[Imitative: cf. SNIFT v.]
Other purely dial. senses are recorded in the Eng. Dial. Dict., as, to giggle, to snow slightly, etc.
1. intr. To sniff, snivel, snuffle.
c. 1340. Nominale (Skeat), 152. Man snyfterith and nose snyt.
1483. Cath. Angl., 347/1. To Snyfter, revmatizare, fleumaticare.
1611. Cotgr., Brouffer, to snurt, or snifter with the nose, like a horse. Ibid., Nifler, to snifter, or snuffe vp sniuell; to draw it vp by drawing in the wind.
1719. Ramsay, 2nd Answ. to Hamilion, xii. Gin I can snifter thro mundungus.
1825. in Sc. and north. glossaries and texts (Eng. Dial. Dict.).
1835. Hogg, Tales & Sk., V. 266. I was obliged to snifter like a whipped boy.
1853. Hickie, trans. Aristoph. (1872), II. 550. He would have lain sniftering if he was a coward.
2. trans. With out: To utter (words) in a snuffling manner. rare.
1880. W. Grant, Christ our Hope, etc. p. xx. He is indeed a forcible speaker, sniftering out his words with the quaintest, queerest accent.

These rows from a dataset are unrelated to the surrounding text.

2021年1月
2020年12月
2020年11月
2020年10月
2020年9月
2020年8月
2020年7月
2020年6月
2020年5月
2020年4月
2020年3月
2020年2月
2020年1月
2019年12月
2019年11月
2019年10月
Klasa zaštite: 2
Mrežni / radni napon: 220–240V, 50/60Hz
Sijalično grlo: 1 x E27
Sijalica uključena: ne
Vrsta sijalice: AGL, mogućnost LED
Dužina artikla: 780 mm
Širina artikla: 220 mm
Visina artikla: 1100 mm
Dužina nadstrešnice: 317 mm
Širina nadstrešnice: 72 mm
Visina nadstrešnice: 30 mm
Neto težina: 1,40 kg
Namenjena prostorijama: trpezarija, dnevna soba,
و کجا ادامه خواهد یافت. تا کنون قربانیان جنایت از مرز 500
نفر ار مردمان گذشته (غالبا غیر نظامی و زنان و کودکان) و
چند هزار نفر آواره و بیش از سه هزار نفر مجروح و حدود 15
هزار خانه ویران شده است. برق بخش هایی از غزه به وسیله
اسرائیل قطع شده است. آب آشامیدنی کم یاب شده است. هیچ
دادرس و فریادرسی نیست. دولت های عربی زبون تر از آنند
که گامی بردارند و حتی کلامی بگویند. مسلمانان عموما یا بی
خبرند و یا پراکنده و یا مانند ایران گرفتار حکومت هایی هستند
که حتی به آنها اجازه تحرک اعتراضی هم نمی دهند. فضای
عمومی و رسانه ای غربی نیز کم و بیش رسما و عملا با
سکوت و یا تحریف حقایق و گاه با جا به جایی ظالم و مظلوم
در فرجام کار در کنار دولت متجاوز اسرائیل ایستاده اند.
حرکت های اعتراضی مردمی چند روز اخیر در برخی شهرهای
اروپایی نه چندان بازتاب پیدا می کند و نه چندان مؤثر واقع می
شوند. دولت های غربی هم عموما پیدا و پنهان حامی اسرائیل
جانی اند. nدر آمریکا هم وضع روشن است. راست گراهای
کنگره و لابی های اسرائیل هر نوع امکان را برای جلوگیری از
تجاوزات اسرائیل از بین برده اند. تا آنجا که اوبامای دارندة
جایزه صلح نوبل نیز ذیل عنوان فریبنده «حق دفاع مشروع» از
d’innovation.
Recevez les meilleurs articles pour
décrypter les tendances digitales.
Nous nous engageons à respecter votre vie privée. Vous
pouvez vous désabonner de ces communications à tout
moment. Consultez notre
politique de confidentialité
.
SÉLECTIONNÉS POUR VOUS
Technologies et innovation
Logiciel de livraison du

Hence Snifterer; Sniftering ppl. a.
1790. A. Wilson, Rabbys Mistake, Poems 1876, II. 41. Nae sniftering dog had he, I wat, To airt him to the lanely spat Whare ony creature lay.
a. 1800. Pegge, Suppl. Grose, Sniftering fellow; a shuffling sneaking fellow. Lanc.
1855. [Robinson], Whitby Gloss., Snifle, to have the habit of puffing in audible successions through the nostrils, as a snifterer.